Retrieve a specific substring from each element in a list


It is few hours I am stuck with this: I have a Series called size_col of 887 elements and I want to retrieve from the sizes: S, M, L, XL. I have tried 2 different approaches, list comprehension and a simple if elif loop, but both attempts do not work.

sizes = ['S', 'M', 'L', 'XL']

tshirt_sizes = []
[tshirt_sizes.append(i) for i in size_col if i in sizes]

Second attempt:

sizes = []
for i in size_col:
if len(i) < 15:
   sizes.append(i.split(" / ",1)[-1])
else:
   sizes.append(i.split(" - ",1)[-1])

I created two conditions because in some cases the size follows the ' - ' and in some other the is a '/'. I honestly don't know how do deal with that.

Example of the list:

T-Shirt Donna "Si dai. Ciao." - M
T-Shirt Donna "Honey" - L
T-Shirt Donna "Si dai. Ciao." - M
T-Shirt Donna "I do very bad things" - M
T-Shirt Donna "Si dai. Ciao." - M
T-Shirt Donna "Stai nel tuo (mind your business)" - White / S
T-Shirt Donna "Stay Stronz" - White / L
T-Shirt Donna "Stay Stronz" - White / M
T-Shirt Donna "Si dai. Ciao." - S
T-Shirt Donna "Je suis esaurit" - Black / S
T-Shirt Donna "Si dai. Ciao." - S
T-Shirt Donna "Teamo - Tequila" - S / T-Shirt

Solution

  • You'll need regular expressions here. Precompile a regex pattern and then use pattern.search inside a list comprehension.

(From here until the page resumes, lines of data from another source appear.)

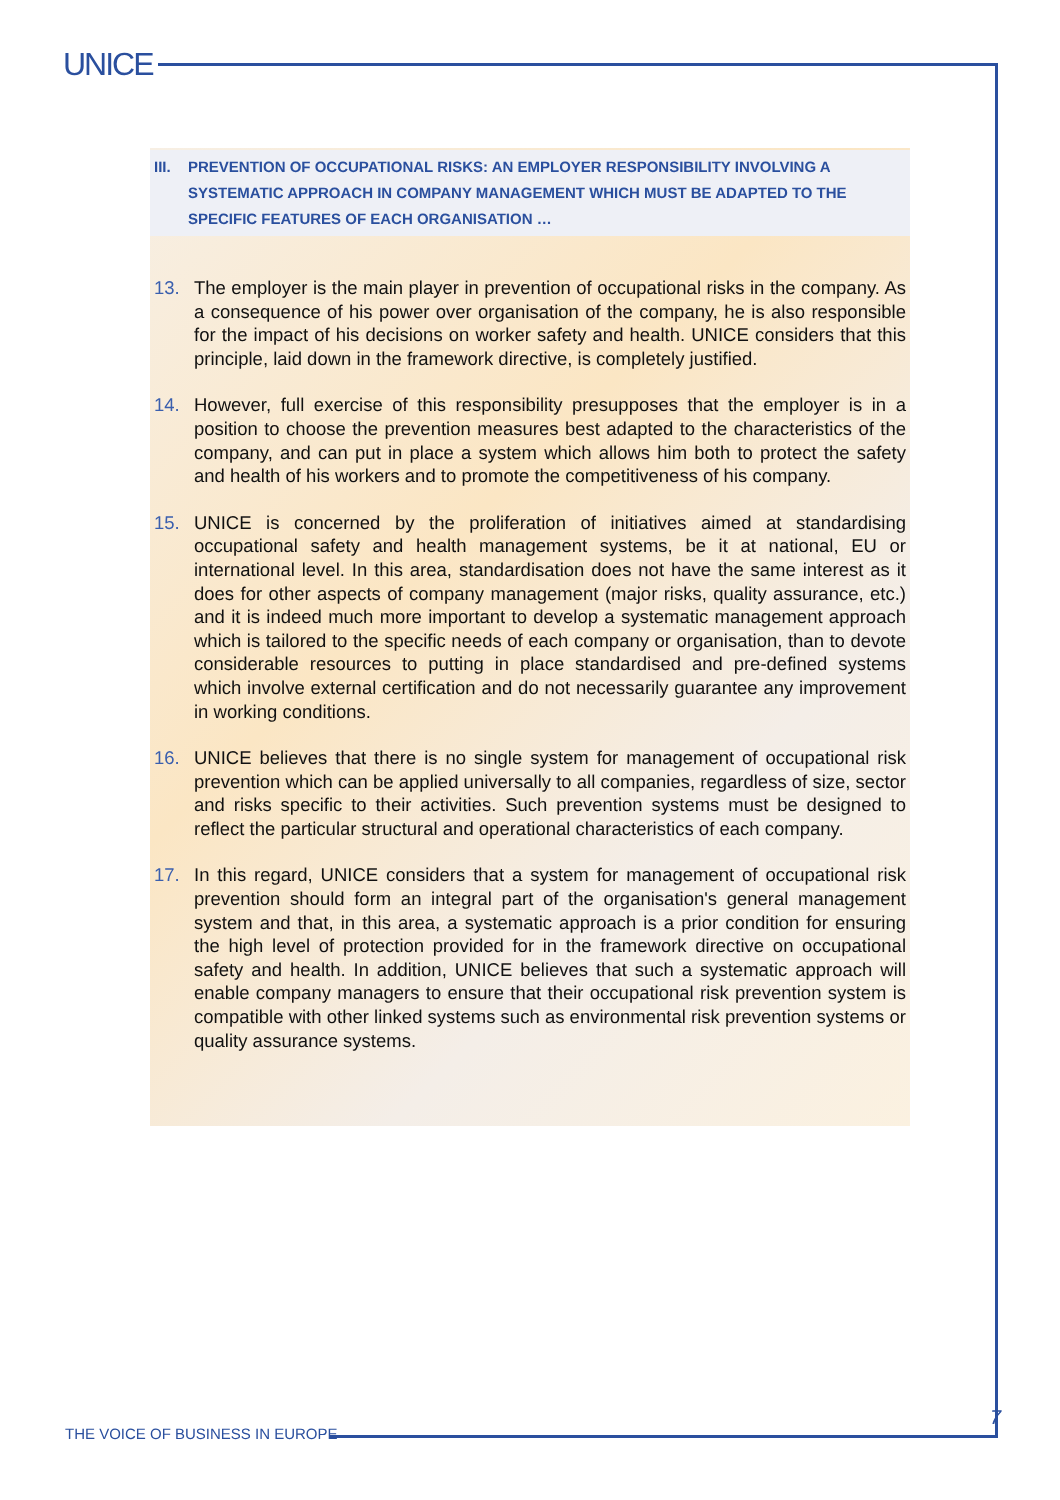UNICE
III. PREVENTION OF OCCUPATIONAL RISKS: AN EMPLOYER RESPONSIBILITY INVOLVING A SYSTEMATIC APPROACH IN COMPANY MANAGEMENT WHICH MUST BE ADAPTED TO THE SPECIFIC FEATURES OF EACH ORGANISATION …
13. The employer is the main player in prevention of occupational risks in the company. As a consequence of his power over organisation of the company, he is also responsible for the impact of his decisions on worker safety and health. UNICE considers that this principle, laid down in the framework directive, is completely justified.
14. However, full exercise of this responsibility presupposes that the employer is in a position to choose the prevention measures best adapted to the characteristics of the company, and can put in place a system which allows him both to protect the safety and health of his workers and to promote the competitiveness of his company.
15. UNICE is concerned by the proliferation of initiatives aimed at standardising occupational safety and health management systems, be it at national, EU or international level. In this area, standardisation does not have the same interest as it does for other aspects of company management (major risks, quality assurance, etc.) and it is indeed much more important to develop a systematic management approach which is tailored to the specific needs of each company or organisation, than to devote considerable resources to putting in place standardised and pre-defined systems which involve external certification and do not necessarily guarantee any improvement in working conditions.
16. UNICE believes that there is no single system for management of occupational risk prevention which can be applied universally to all companies, regardless of size, sector and risks specific to their activities. Such prevention systems must be designed to reflect the particular structural and operational characteristics of each company.
17. In this regard, UNICE considers that a system for management of occupational risk prevention should form an integral part of the organisation's general management system and that, in this area, a systematic approach is a prior condition for ensuring the high level of protection provided for in the framework directive on occupational safety and health. In addition, UNICE believes that such a systematic approach will enable company managers to ensure that their occupational risk prevention system is compatible with other linked systems such as environmental risk prevention systems or quality assurance systems.
THE VOICE OF BUSINESS IN EUROPE
7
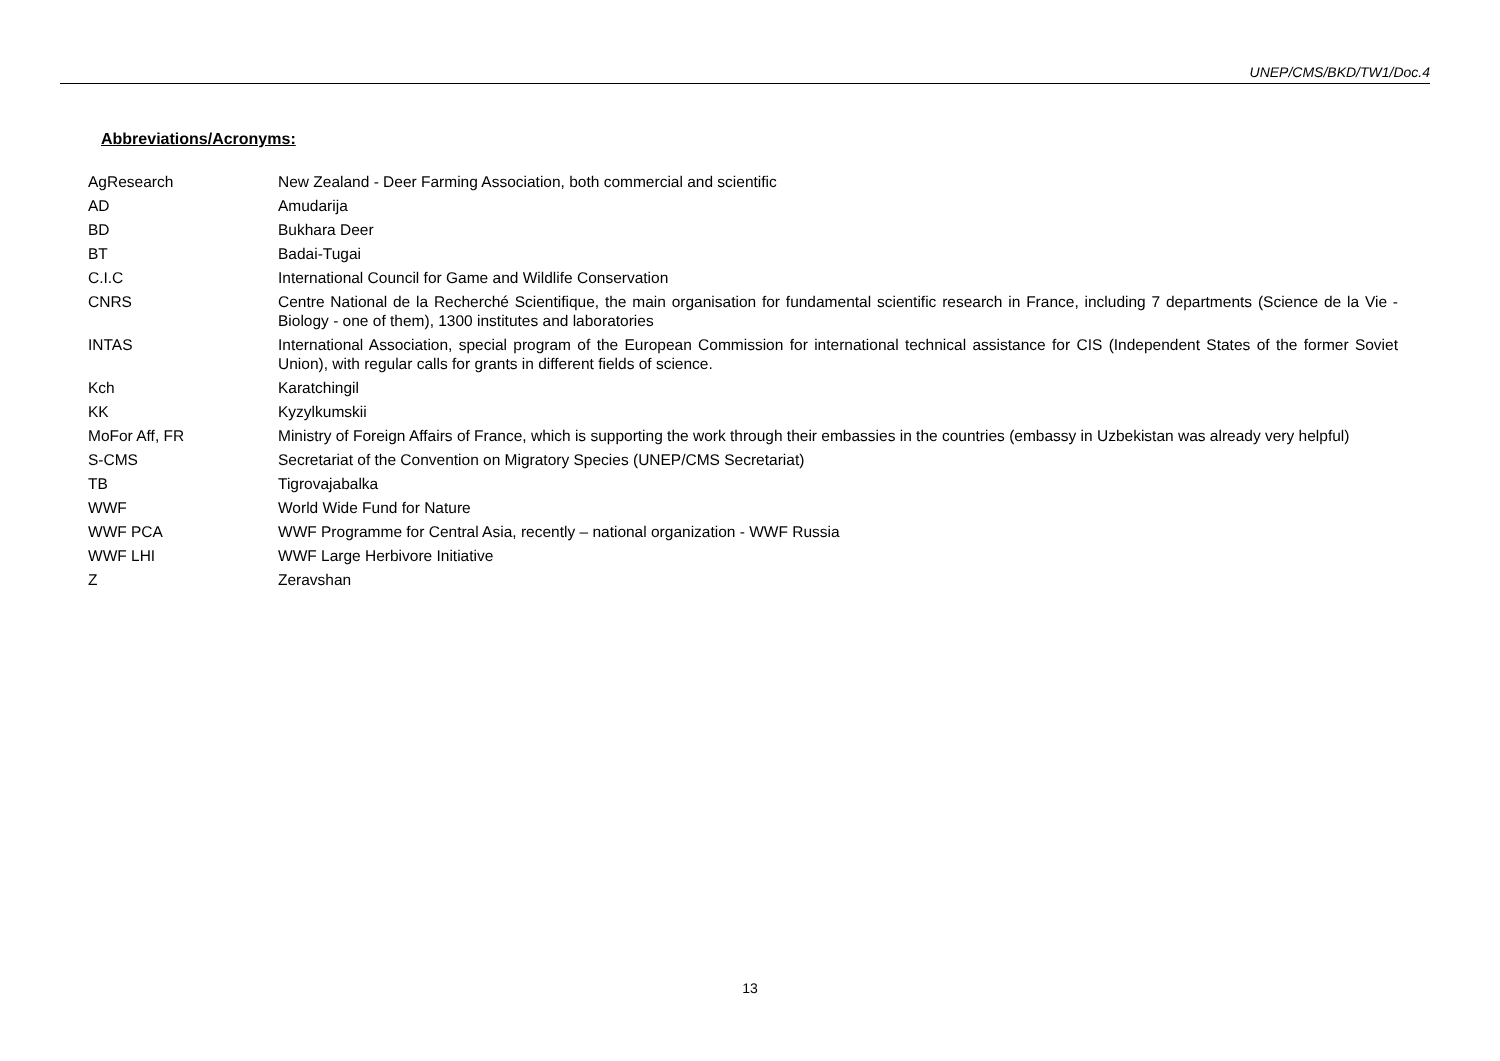UNEP/CMS/BKD/TW1/Doc.4
Abbreviations/Acronyms:
| AgResearch | New Zealand - Deer Farming Association, both commercial and scientific |
| AD | Amudarija |
| BD | Bukhara Deer |
| BT | Badai-Tugai |
| C.I.C | International Council for Game and Wildlife Conservation |
| CNRS | Centre National de la Recherché Scientifique, the main organisation for fundamental scientific research in France, including 7 departments (Science de la Vie - Biology - one of them), 1300 institutes and laboratories |
| INTAS | International Association, special program of the European Commission for international technical assistance for CIS (Independent States of the former Soviet Union), with regular calls for grants in different fields of science. |
| Kch | Karatchingil |
| KK | Kyzylkumskii |
| MoFor Aff, FR | Ministry of Foreign Affairs of France, which is supporting the work through their embassies in the countries (embassy in Uzbekistan was already very helpful) |
| S-CMS | Secretariat of the Convention on Migratory Species (UNEP/CMS Secretariat) |
| TB | Tigrovajabalka |
| WWF | World Wide Fund for Nature |
| WWF PCA | WWF Programme for Central Asia, recently – national organization - WWF Russia |
| WWF LHI | WWF Large Herbivore Initiative |
| Z | Zeravshan |
13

    sizes = ['S', 'M', 'L', 'XL']
    p = re.compile(r'\b({})\b'.format('|'.join(sizes))) 
    
    tshirt_sizes = [p.search(i).group(0) for i in size_col]
    

    print(tshirt_sizes)
    ['M', 'L', 'M', 'M', 'M', 'S', 'L', 'M', 'S', 'S', 'S', 'S']
    

    For added security, you may want a loop instead - list comprehensions are not good with error handling:

    tshirt_sizes = []
    for i in size_col:
        try:
            tshirt_sizes.append(p.search(i).group(0))
        except AttributeError:
            tshirt_sizes.append(None)
    

    Really the only reason to use regex here is to handle the last row in your data appropriately. In general, if you can, you should prefer the use of string operations (namely, str.split) unless avoidable, they're much faster and readable than regular expression based pattern matching and extraction.